Run ValueSet $expand operation

Now expand a ValueSet composed of local and remote terminologies.

Request:

POST /fhir/ValueSet/$expand

resourceType: Parameters
parameter:
- name: valueSet
  resource:
    resourceType: ValueSet
    compose:
      include:
      - valueSet:
        - http://example.org/vs-local1
      - valueSet:
        - http://example.org/vs-remote1
      exclude:
      - valueSet:
        - http://example.org/vs-remote2

Response:

resourceType: ValueSet
expansion:
  identifier: urn:uuid:f087ced0-b9b7-4277-a4d7-e97d23ff44fe
  timestamp: '2025-09-05T14:27:07.118905554Z'
  total: 2
  parameter:
  - {name: used-valueset, valueUri: 'http://example.org/vs-local1'}
  - {name: used-valueset, valueUri: 'http://example.org/vs-remote1'}
  - {name: used-valueset, valueUri: 'http://example.org/vs-remote2'}
  - {name: used-codesystem, valueUri: 'http://hl7.org/fhir/administrative-gender|4.0.1'}
  - {name: used-codesystem, valueUri: 'http://loinc.org|2.76'}
  - {name: version, valueUri: 'http://loinc.org|2.76'}
  contains:
  - {code: female, system: 'http://hl7.org/fhir/administrative-gender', display: Female}
  - {system: 'http://loinc.org', code: 1751-7, display: 'Albumin [Mass/volume] in Serum or Plasma'}

See the Aidbox's terminology module documentation for more examples.

Putting It All Together

The hybrid terminology engine is a production-ready way to handle what traditional TX services struggle with: delivering broad coverage and local control at the same time.
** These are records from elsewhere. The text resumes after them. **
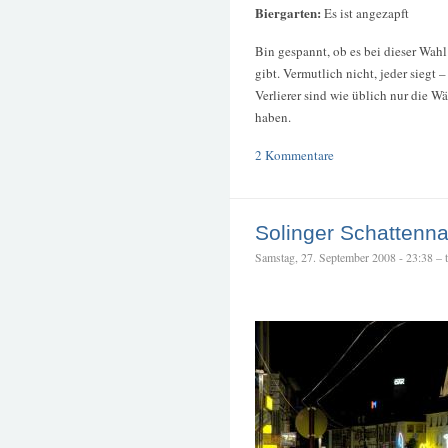
Biergarten:
Es ist angezapft
Bin gespannt, ob es bei dieser Wah
gibt. Vermutlich nicht, jeder siegt –
Verlierer sind wie üblich nur die W
haben.
2 Kommentare
Solinger Schattenn
Samstag, 27. September 2008 - 23:38 – te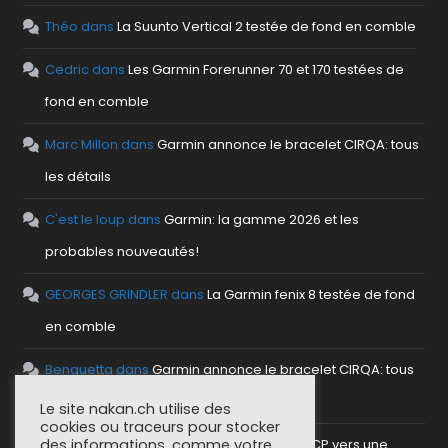
Théo
dans
La Suunto Vertical 2 testée de fond en comble
Cedric
dans
Les Garmin Forerunner 70 et 170 testées de
fond en comble
Marc Millon
dans
Garmin annonce le bracelet CIRQA: tous
les détails
C'est le loup
dans
Garmin: la gamme 2026 et les
probables nouveautés!
GEORGES GRINDLER
dans
La Garmin fenix 8 testée de fond
en comble
Benguetta
dans
Garmin annonce le bracelet CIRQA: tous
les détails
Le site nakan.ch utilise des
cookies ou traceurs pour stocker
des informations, comme votre
antho
dans
Mettre en place un serveur MCP vers une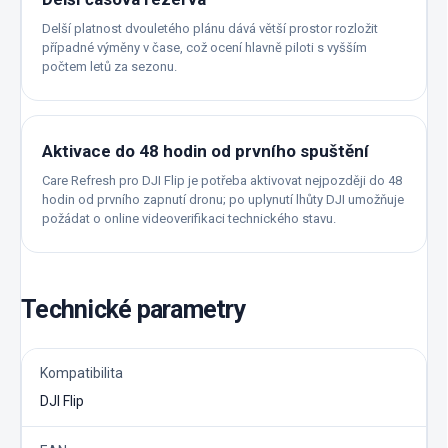
Delší platnost dvouletého plánu dává větší prostor rozložit
případné výměny v čase, což ocení hlavně piloti s vyšším
počtem letů za sezonu.
Aktivace do 48 hodin od prvního spuštění
Care Refresh pro DJI Flip je potřeba aktivovat nejpozději do 48
hodin od prvního zapnutí dronu; po uplynutí lhůty DJI umožňuje
požádat o online videoverifikaci technického stavu.
Technické parametry
Kompatibilita
DJI Flip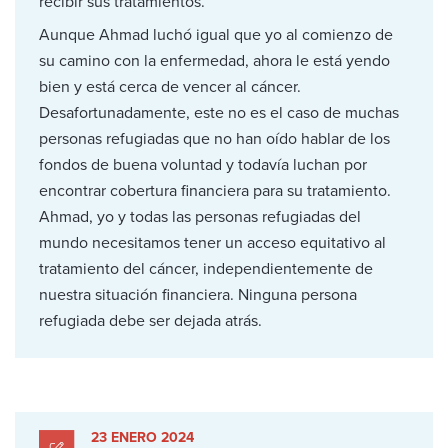
recibir sus tratamientos.
Aunque Ahmad luchó igual que yo al comienzo de
su camino con la enfermedad, ahora le está yendo
bien y está cerca de vencer al cáncer.
Desafortunadamente, este no es el caso de muchas
personas refugiadas que no han oído hablar de los
fondos de buena voluntad y todavía luchan por
encontrar cobertura financiera para su tratamiento.
Ahmad, yo y todas las personas refugiadas del
mundo necesitamos tener un acceso equitativo al
tratamiento del cáncer, independientemente de
nuestra situación financiera. Ninguna persona
refugiada debe ser dejada atrás.
23 ENERO 2024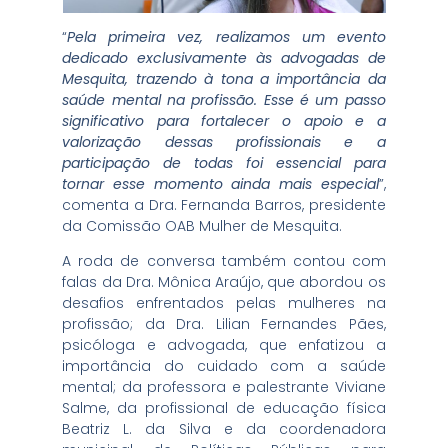
“
Pela primeira vez, realizamos um evento
dedicado exclusivamente às advogadas de
Mesquita, trazendo à tona a importância da
saúde mental na profissão. Esse é um passo
significativo para fortalecer o apoio e a
valorização dessas profissionais e a
participação de todas foi essencial para
tornar esse momento ainda mais especial
”,
comenta a Dra. Fernanda Barros, presidente
da Comissão OAB Mulher de Mesquita.
A roda de conversa também contou com
falas da Dra. Mônica Araújo, que abordou os
desafios enfrentados pelas mulheres na
profissão; da Dra. Lilian Fernandes Pães,
psicóloga e advogada, que enfatizou a
importância do cuidado com a saúde
mental; da professora e palestrante Viviane
Salme, da profissional de educação física
Beatriz L. da Silva e da coordenadora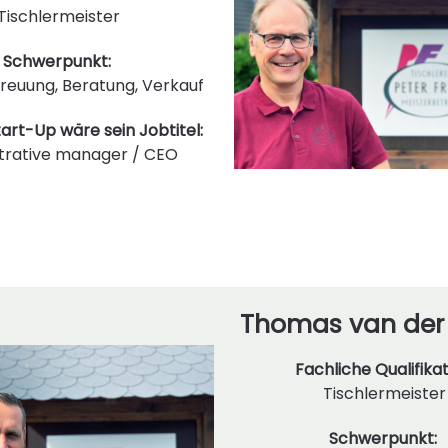
Tischlermeister
Schwerpunkt:
euung, Beratung, Verkauf
art-Up wäre sein Jobtitel:
trative manager / CEO
Thomas van der
Fachliche Qualifikat
Tischlermeister
Schwerpunkt: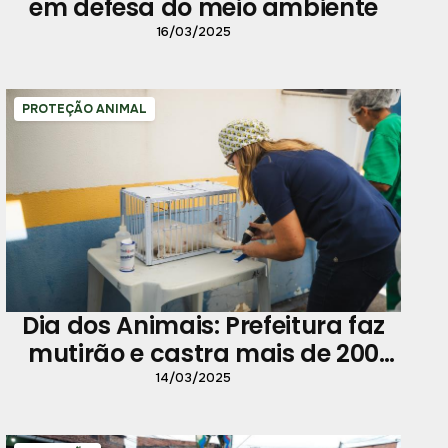
em defesa do meio ambiente
16/03/2025
PROTEÇÃO ANIMAL
Dia dos Animais: Prefeitura faz
mutirão e castra mais de 200
pets
14/03/2025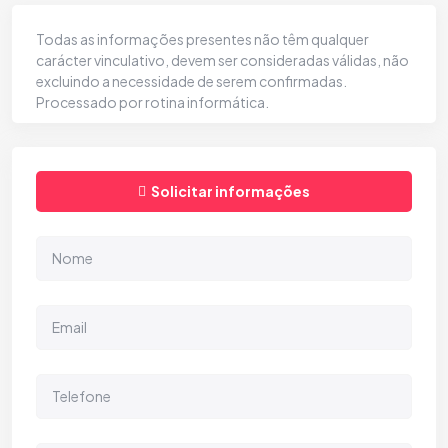
Todas as informações presentes não têm qualquer
carácter vinculativo, devem ser consideradas válidas, não
excluindo a necessidade de serem confirmadas.
Processado por rotina informática.
Solicitar informações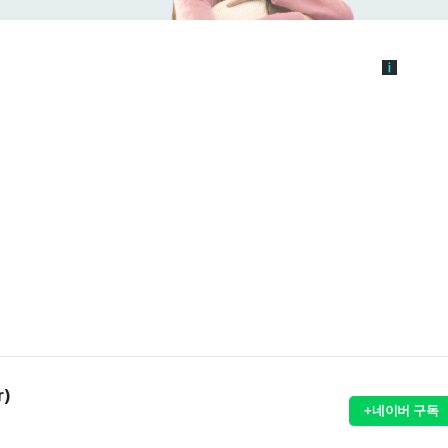
r)
+네이버 구독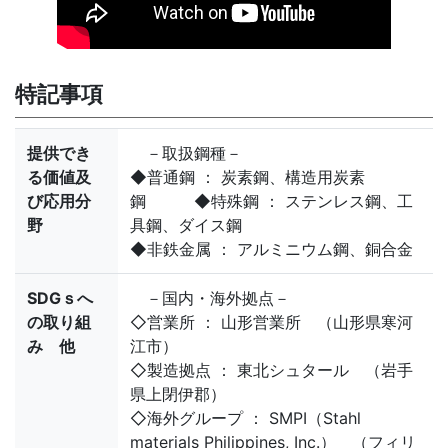
特記事項
提供でき
－取扱鋼種－
る価値及
◆普通鋼 ： 炭素鋼、構造用炭素
び応用分
鋼 ◆特殊鋼 ： ステンレス鋼、工
野
具鋼、ダイス鋼
◆非鉄金属 ： アルミニウム鋼、銅合金
SDGｓへ
－国内・海外拠点－
の取り組
◇営業所 ： 山形営業所 （山形県寒河
み 他
江市）
◇製造拠点 ： 東北シュタール （岩手
県上閉伊郡）
◇海外グループ ： SMPI（Stahl
materials Philippines, Inc.） （フィリ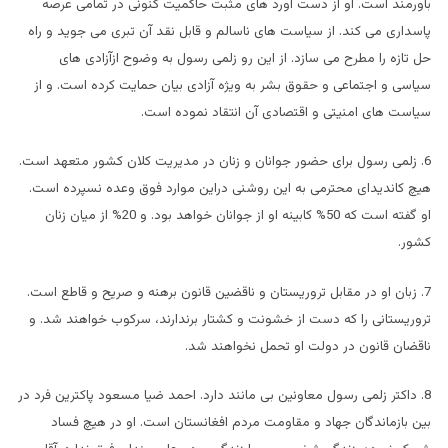
باورمند است. او از دست آورد های مثبت حاکمیت کنونی در تمامی عرصه
پاسداری می کند. از سیاست های ناسالم و قابل نقد آن تبری می جوید و راه
حل تازه را مطرح می سازد. از این رو زلمی رسول به وضوح ازآزادی های
سیاسی و اجتماعی و حقوق بشر به ویژه آزادی بیان حمایت کرده است. و از
سیاست های امنیتی و اقتصادی آن انتقاد نموده است.
6. زلمی رسول برای حضور جوانان و زنان در مدیریت کلان کشور متعهد است.
هیچ کاندیدای محترمی به این روشنی دراین موارد فوق وعده نسپرده است.
او گفته است که 50% کابینه او از جوانان خواهد بود. و 20% از میان زنان
کشور.
7. زبان او در مقابل تروریستان و ناقضین قانون برهنه و صریح و قاطع است.
تروریستانی را که دست از خشونت و کشتار برندارند، سرکوب خواهند شد. و
ناقضان قانون در دولت او تحمل نخواهند شد.
8. داکتر زلمی رسول معاونین بی‌ مانند دارد. احمد ضیا مسعود پاکترین فرد در
بین بازماندگان جهاد و مقاومت مردم افغانستان است. او در هیچ فساد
Key Advantages Over Traditional Approaches

  • Reduced External API Usage: Only external resources trigger external server requests.
  • Parallel Processing: Local and external queries can run concurrently.
  • Intelligent Caching: Local resources benefit from database optimizations and indexing as well as remote results caching.
  • Gradual Migration: Move terminologies between local and external at your pace.
  • Custom Terminology Control: Sensitive or proprietary terminology remains under local control.
  • Standard Terminology Access: Get comprehensive coverage of external terminologies without local storage burden.
  • Advanced TX server operations support: The hybrid engine implements the TX service specification near 100% with emphasis on custom and community terminologies.